Hüzünlü bir hikaye ve hüzünlü bir soru gerçekten de... (Başı sağolsun!). Fakat buradaki asıl hüzünlü olan, konunun Türkiye olması ve tarihi “biz nerede yanlış yaptık” sorusunda.
Özkök’e katılıyorum yazdıkları gerçekten de hepimizin hikayesi. Fakat kendisi de iyi bilecektir ki söz konusu çağ, tarih, ülke ulus olduğunda çok daha büyük tarihler da var ve bunlar öyle birbirinden kopuk falan değiller. Özel olarak belirtmese de sanırım Özkök de “Öyleyse biz nerede yanlış yaptık...” sorusunu tam da bunun için soruyor olmalı? Çünkü Türkiye bunları da konuşmaya başladı ve ortak geleceğimizin önünü asıl bu konuşmalar açacak diye düşünüyorum.
Ah empati! Biraz daha empati! Siyasi ahlaki ve kültürel olarak da samimiyetle empati!
Konuyla ilgilenenler bilecektir: Musevi inancına göre, siyasi toplumsal bireysel vb. her anlamda önünüzü göremediğinizde, ne olduğunu tam olarak anlayamadığınızda, işin aslını öğrenmek, doğru kararlar vermek, karmaşa ve kaostan kurtulmak gibi bir derdiniz olduğunda yardımınıza Tanrı’nın temsilcisi olduğuna inanılan baş melek Uriel’in koşacağına inanılır. Çünkü bu inanışa göre, Uriel bir tür “Geleceği Getiren”, insan zihnine yeni yeni fikirler, bilgiler, öngörüler ile karşılaşılan sorunları doğru anlayıp kavrama yeteneği ve çözümler ile donatan bir melektir. Yine bilinecektir ki Uriel’in İslam dinindeki karşılığı ise “vahiy meleği” olarak da kabul edilen Cebrail Aleyhisselâm’ın ta kendisidir.

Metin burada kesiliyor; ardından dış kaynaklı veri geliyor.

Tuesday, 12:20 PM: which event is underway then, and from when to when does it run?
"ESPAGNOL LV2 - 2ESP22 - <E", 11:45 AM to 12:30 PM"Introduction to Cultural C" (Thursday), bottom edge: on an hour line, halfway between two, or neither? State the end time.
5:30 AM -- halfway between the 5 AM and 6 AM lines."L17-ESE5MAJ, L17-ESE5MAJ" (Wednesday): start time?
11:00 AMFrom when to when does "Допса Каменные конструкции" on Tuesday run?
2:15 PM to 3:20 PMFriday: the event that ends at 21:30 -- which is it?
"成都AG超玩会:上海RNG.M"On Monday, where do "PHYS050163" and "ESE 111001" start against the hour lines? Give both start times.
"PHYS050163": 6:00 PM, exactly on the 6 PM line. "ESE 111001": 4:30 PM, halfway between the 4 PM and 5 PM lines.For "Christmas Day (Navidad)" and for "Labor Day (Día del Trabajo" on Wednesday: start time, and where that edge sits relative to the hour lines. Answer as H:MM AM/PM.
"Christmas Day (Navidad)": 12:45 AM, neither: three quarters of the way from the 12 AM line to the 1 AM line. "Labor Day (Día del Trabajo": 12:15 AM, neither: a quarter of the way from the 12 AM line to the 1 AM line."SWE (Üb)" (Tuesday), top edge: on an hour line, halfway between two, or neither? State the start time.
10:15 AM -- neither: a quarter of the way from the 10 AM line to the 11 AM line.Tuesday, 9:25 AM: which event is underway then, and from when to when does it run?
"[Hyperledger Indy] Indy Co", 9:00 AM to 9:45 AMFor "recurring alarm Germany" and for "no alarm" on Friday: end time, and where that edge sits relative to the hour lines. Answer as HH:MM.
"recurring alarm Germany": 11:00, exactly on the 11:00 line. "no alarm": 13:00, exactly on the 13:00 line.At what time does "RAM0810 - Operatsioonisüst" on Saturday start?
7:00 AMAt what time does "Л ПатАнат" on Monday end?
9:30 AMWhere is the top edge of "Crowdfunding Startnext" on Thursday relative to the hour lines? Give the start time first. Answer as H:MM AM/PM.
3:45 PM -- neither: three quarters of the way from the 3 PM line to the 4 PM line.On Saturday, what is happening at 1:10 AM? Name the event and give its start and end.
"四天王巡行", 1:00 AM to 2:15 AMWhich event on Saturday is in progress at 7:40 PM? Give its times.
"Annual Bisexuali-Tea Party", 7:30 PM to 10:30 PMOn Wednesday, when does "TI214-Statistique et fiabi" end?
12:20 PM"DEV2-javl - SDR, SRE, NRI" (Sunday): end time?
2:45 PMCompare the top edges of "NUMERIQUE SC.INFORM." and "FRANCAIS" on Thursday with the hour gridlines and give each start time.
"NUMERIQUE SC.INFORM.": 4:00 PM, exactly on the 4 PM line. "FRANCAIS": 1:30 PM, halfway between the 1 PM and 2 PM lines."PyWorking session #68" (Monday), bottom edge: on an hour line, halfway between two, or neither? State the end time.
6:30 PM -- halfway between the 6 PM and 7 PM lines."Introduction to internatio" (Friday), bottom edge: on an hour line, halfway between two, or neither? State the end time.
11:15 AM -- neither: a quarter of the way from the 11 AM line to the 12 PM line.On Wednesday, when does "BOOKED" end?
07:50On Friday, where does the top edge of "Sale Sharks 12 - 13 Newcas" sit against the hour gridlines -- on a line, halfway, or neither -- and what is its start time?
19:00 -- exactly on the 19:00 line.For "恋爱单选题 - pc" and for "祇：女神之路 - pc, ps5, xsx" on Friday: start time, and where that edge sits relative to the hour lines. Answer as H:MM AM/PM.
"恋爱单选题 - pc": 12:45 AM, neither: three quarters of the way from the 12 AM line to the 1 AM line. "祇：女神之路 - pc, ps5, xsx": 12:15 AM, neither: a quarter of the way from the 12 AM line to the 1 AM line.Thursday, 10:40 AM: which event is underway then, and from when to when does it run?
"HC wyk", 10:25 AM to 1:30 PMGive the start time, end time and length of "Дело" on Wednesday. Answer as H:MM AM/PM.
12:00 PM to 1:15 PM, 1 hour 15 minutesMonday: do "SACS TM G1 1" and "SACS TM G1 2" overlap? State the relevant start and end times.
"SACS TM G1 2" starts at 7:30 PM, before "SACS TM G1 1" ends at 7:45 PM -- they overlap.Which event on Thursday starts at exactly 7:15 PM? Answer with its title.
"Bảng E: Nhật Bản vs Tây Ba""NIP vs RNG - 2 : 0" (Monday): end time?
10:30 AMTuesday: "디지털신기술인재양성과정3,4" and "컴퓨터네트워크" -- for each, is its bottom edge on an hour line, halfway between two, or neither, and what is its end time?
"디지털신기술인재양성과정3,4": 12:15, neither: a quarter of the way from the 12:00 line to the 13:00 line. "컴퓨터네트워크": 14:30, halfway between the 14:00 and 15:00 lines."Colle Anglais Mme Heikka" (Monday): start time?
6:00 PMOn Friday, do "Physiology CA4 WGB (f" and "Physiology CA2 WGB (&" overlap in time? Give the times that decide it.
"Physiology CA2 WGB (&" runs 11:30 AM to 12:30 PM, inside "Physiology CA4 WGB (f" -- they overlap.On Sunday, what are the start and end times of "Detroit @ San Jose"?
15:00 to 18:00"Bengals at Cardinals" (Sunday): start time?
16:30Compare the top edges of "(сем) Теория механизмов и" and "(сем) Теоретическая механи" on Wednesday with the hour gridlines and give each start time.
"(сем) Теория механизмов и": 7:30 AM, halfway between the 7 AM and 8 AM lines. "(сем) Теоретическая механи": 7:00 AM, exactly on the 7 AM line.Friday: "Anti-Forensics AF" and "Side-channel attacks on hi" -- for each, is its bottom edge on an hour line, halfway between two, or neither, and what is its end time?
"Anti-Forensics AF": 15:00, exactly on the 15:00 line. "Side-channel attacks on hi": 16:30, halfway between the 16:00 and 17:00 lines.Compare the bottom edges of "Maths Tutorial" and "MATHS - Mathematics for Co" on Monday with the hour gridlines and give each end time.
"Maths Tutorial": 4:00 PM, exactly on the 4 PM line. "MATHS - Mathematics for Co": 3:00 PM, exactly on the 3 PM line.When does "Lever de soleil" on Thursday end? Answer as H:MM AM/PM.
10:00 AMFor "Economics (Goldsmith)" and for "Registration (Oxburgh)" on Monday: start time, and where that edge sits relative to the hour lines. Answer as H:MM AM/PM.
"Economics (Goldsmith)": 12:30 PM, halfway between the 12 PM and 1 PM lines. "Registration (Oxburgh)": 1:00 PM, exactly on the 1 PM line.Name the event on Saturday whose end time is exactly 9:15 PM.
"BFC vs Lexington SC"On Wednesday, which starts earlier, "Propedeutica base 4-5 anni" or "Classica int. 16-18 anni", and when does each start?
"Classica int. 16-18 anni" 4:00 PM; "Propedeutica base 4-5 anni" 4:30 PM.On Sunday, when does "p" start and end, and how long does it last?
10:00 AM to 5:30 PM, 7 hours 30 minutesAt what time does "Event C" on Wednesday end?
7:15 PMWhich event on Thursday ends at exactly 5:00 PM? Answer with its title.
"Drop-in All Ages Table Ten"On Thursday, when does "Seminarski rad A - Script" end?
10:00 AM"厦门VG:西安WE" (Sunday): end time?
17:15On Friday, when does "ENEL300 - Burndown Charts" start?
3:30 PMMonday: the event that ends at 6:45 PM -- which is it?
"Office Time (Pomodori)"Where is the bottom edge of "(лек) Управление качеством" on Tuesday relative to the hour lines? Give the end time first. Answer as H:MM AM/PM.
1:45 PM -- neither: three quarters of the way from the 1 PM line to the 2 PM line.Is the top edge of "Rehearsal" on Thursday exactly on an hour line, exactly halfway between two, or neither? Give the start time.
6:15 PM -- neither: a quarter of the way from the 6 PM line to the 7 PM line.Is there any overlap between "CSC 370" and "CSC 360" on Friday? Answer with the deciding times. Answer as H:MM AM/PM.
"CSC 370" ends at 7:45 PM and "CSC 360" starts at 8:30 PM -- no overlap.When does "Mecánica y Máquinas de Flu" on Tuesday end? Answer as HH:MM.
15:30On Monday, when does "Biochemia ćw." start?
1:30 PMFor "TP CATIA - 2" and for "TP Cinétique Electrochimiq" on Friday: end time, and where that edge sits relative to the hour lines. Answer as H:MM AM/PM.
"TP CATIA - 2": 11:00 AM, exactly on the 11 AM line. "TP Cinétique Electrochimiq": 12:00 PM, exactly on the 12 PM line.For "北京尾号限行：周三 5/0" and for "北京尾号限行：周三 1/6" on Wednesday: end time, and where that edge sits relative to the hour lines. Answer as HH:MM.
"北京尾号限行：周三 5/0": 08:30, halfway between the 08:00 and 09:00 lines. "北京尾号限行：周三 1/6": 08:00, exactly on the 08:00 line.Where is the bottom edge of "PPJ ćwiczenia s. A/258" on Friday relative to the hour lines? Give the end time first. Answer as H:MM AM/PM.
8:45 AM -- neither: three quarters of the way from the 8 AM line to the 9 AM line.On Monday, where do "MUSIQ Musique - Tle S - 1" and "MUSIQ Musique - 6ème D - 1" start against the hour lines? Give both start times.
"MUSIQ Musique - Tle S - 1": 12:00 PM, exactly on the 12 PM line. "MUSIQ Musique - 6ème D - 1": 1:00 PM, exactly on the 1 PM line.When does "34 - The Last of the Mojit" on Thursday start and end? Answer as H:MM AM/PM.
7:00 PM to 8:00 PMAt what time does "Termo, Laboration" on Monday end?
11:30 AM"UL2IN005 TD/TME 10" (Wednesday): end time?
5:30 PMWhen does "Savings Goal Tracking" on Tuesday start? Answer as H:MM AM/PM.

Bazı çağdaş düşünce ve sanat kuramcıları bütün dünyada artık hayat, felsefe, sanat ve kültür “din”lerinin öne çıktığını öne sürseler de, İslam’ın son din olduğu ve bu sürecin de halen devam ettiği de bir başka gerçek. Peki şimdi bütün insanlık olarak nerede duruyoruz? Ya da şimdi insanlık kimin ve neyin rehberliğine nasıl bakacaktır? Önümüzdeki temel soru da tam anlamıyla budur işte.

AŞIRILIKLAR ÇAĞI DEVAM EDİYOR!
Çağımızın en önemli tarihçilerinden biri olarak kabul edilen Eric Hobsbawm “Kısa 20. Yüzyıl: 1914 -1991 Aşırılıklar Çağı” başlıklı kitabında, içinden geçiyor olduğumuz çağı “Aşırılıklar Çağı” olarak tanımlıyor. (Önemli not: kitabının çevirmeni gazetemiz Aydınlık’ın abartısız en etkilendiğim ve çok şey öğrendiğim köşe yazarlarından Yavuz Alagon.)
Hobsbawm, her ne kadar hiçbir tarihçinin içinden geçiyor olduğu bir çağı, bir başka çağ tarihi gibi dışarıdan ve o dönemin kaynaklarından yazdığı gibi yazamayacağını öne sürse de bizler gibi kendisinin de içinde devindiğimiz çağın tam bir “aşırılıklar çağı” olduğunu öne sürmesi oldukça çarpıcı. Çünkü bu çağ iki trajik büyük savaşın (Birinci Dünya Savaşı’nda 17 milyon, ikinci büyük savaşta, 65 milyon insan ölmüş. Bu savaştan sonra 2000 yılına kadar yaşanan iç çatışmalar ve savaşlarda ise yaklaşık 41 milyon insanın öldüğü tahmin ediliyormuş.) büyük yıkımların, siyasi, ahlaki ve kültürel yanılgıların ve çöküntülerin çağıdır ve her şey “aşırı”dır artık. Çünkü insanlık sadece ütopyaları bağlamında değil bizzat “insanlık” kavramının kendisi de çıkmazdadır.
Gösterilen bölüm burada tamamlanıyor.